──────── Page

4 Amazing Women From History You’ve Probably Never Heard Of

Women are notoriously underrated in history books. Here are four spotlights on some amazing women who made an impact in their time.

May 6, 2024By Kassandre Dwyer, M.Ed History

women history never heard


Although just under half of the people inhabiting the planet are female, women are often underrepresented in the retelling of global history. Though their role in society and politics was suppressed for centuries and is still a challenge in some locations and circumstances, there is no denying that they played a key role in many historical events that impacted human existence. Inspiring and impressive, these women are just a few examples of those who deserve to be remembered and celebrated for their contributions to the human experience.


1. Buffalo Calf Road Woman

buffalo calf road woman drawing
Original portrait from a photograph of Buffalo Calf Road Woman by Mongrel4U. Source: Blogspot


The conflicts between the United States army and the allied tribes of the Lakota, Cheyenne, and Arapaho during the late nineteenth century, in which the Indigenous fought to stop the US’ doctrine of manifest destiny, led to the memorialization of many men. Sitting Bull, Crazy Horse, and George Armstrong Custer are among the names that gained fame as a result of these battles. When women are mentioned in the retelling of these stories, it is often as a group, such as speaking of warriors protecting “the women and children.” However, one woman who made her mark in this era individually is a Cheyenne named Buffalo Calf Road Woman.

────────────────
──────── Collected material

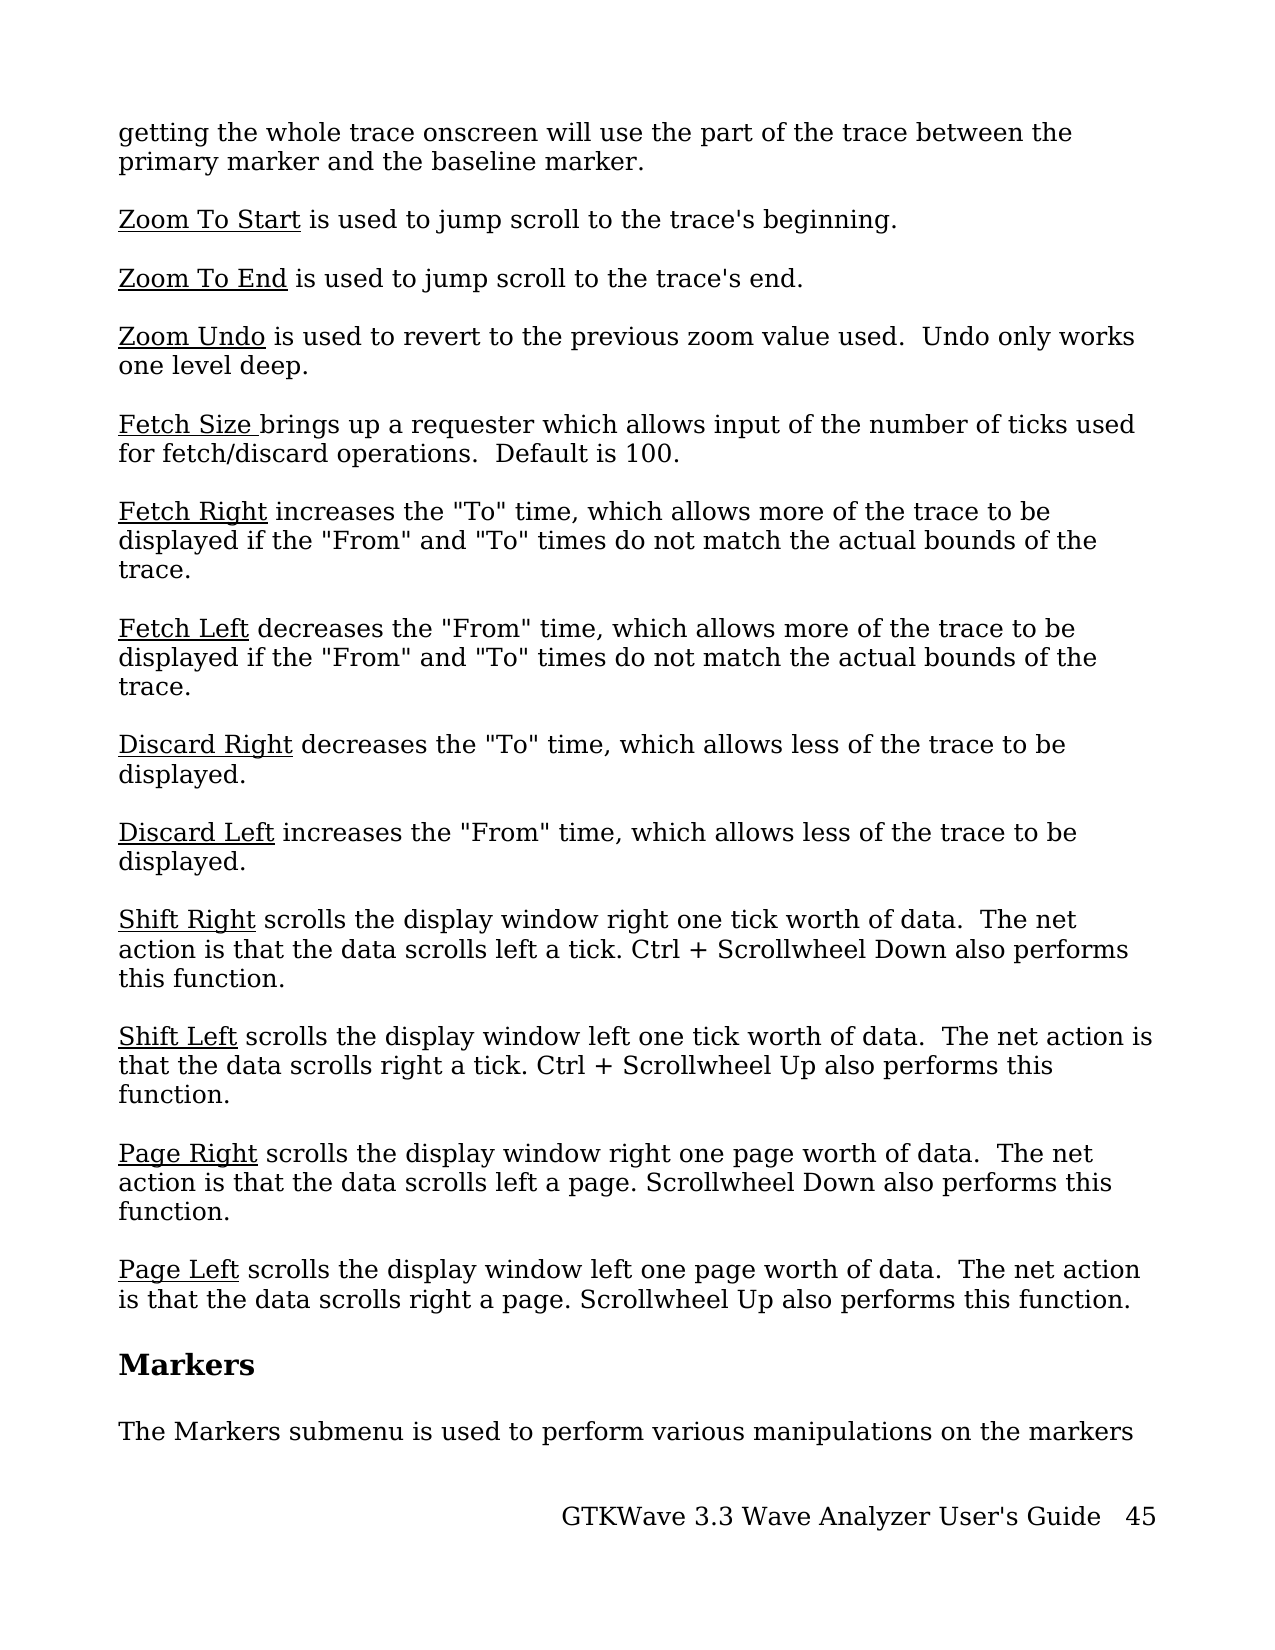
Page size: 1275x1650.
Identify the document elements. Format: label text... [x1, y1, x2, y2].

────────────────

**Work to complete:** In the article above about little-known women from history, reproduce word for word the passage from "May 6, 2024By" up to and including "the human experience.".

**Solution to this problem:**
May 6, 2024By Kassandre Dwyer, M.Ed History

women history never heard


Although just under half of the people inhabiting the planet are female, women are often underrepresented in the retelling of global history. Though their role in society and politics was suppressed for centuries and is still a challenge in some locations and circumstances, there is no denying that they played a key role in many historical events that impacted human existence. Inspiring and impressive, these women are just a few examples of those who deserve to be remembered and celebrated for their contributions to the human experience.